Reproduce the data below with every instance of "categories" replaced by "groups" and nothing else changed. Omit the pictures from your answer.

(PROVIDED ENTRIES)

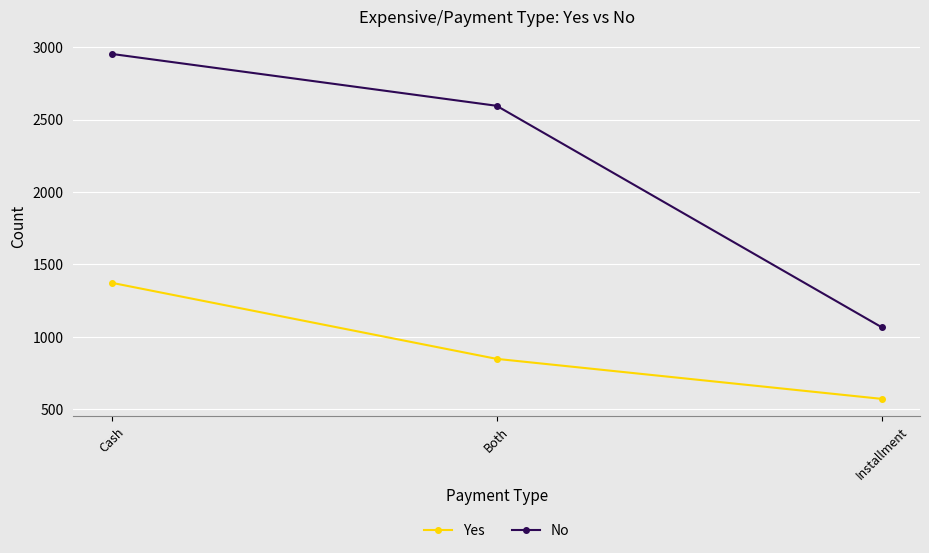

At how many categories does at least one series exceed 1557?

2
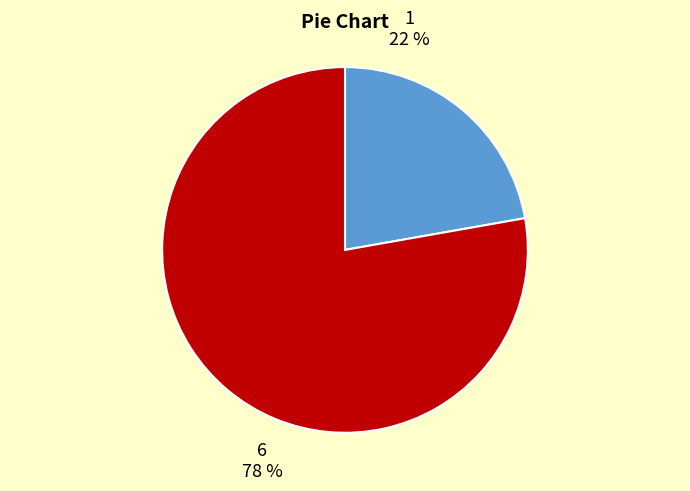

Rank the categories by value from highest to lowest.

6, 1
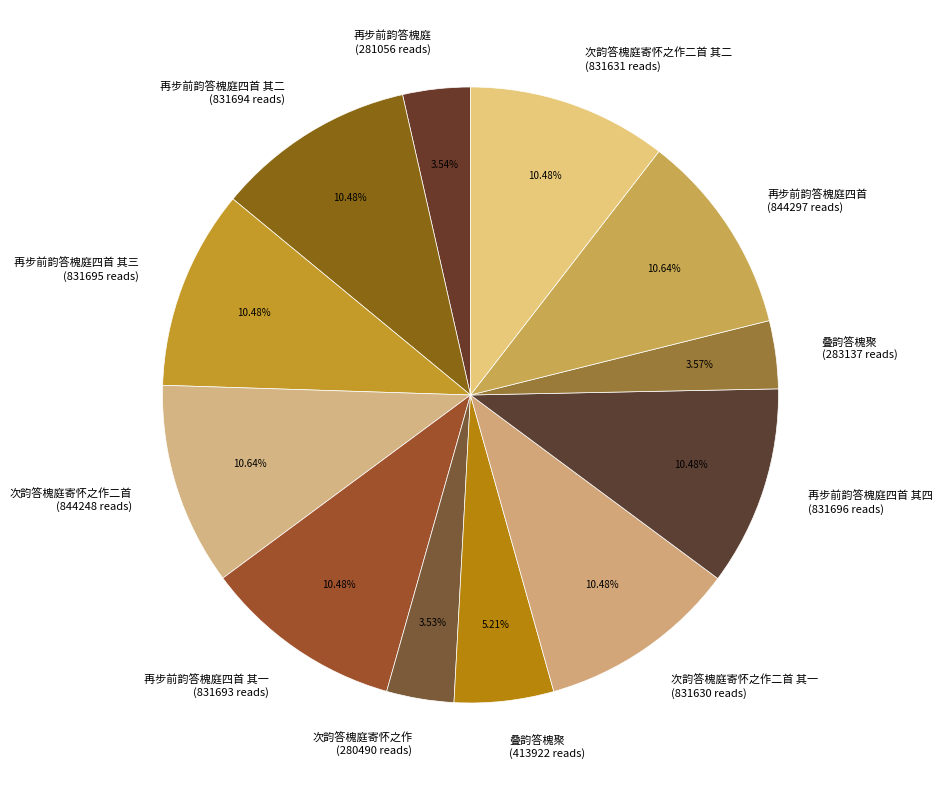

Between 叠韵答槐聚 (413922 reads) and 次韵答槐庭寄怀之作二首 (844248 reads), which is larger?

次韵答槐庭寄怀之作二首 (844248 reads)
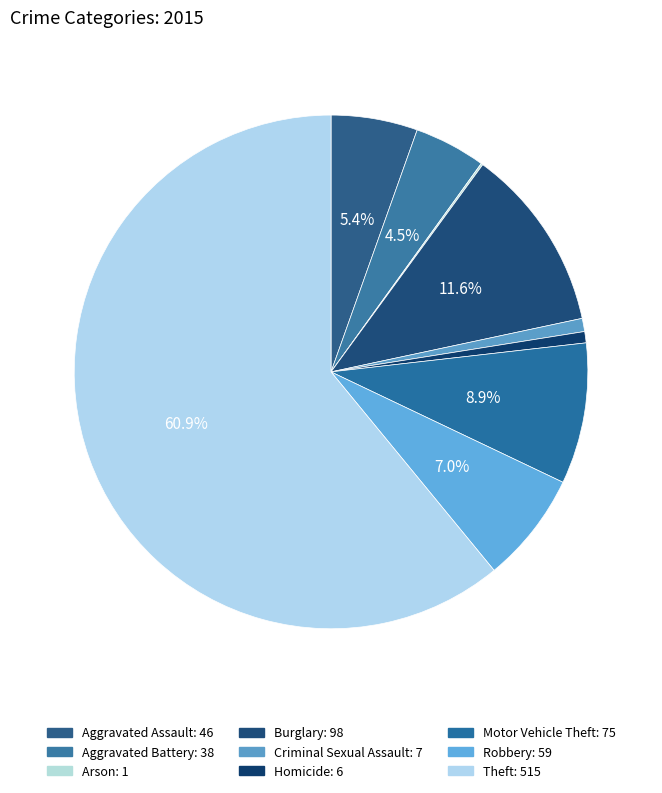

The Theft slice represents 70% of the pie. True or false?

False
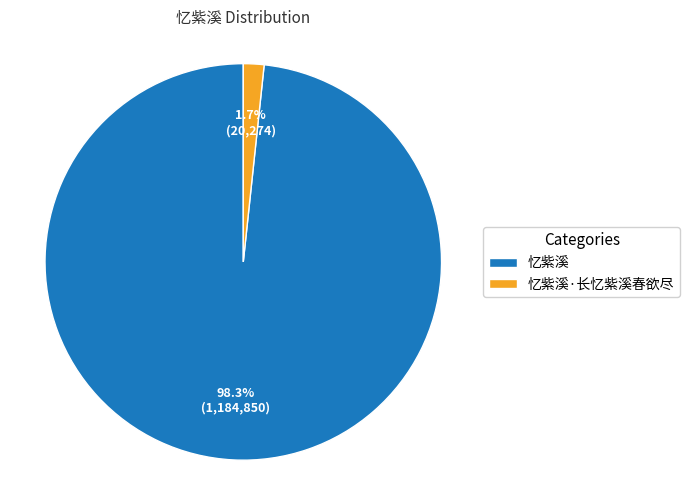

Which has a higher value, 忆紫溪 or 忆紫溪·长忆紫溪春欲尽?

忆紫溪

(End PROVIDED ENTRIES)

## [PROBLEM SOLUTION]
At how many groups does at least one series exceed 1557?

2

Rank the groups by value from highest to lowest.

6, 1

Between 叠韵答槐聚 (413922 reads) and 次韵答槐庭寄怀之作二首 (844248 reads), which is larger?

次韵答槐庭寄怀之作二首 (844248 reads)

The Theft slice represents 70% of the pie. True or false?

False

Which has a higher value, 忆紫溪 or 忆紫溪·长忆紫溪春欲尽?

忆紫溪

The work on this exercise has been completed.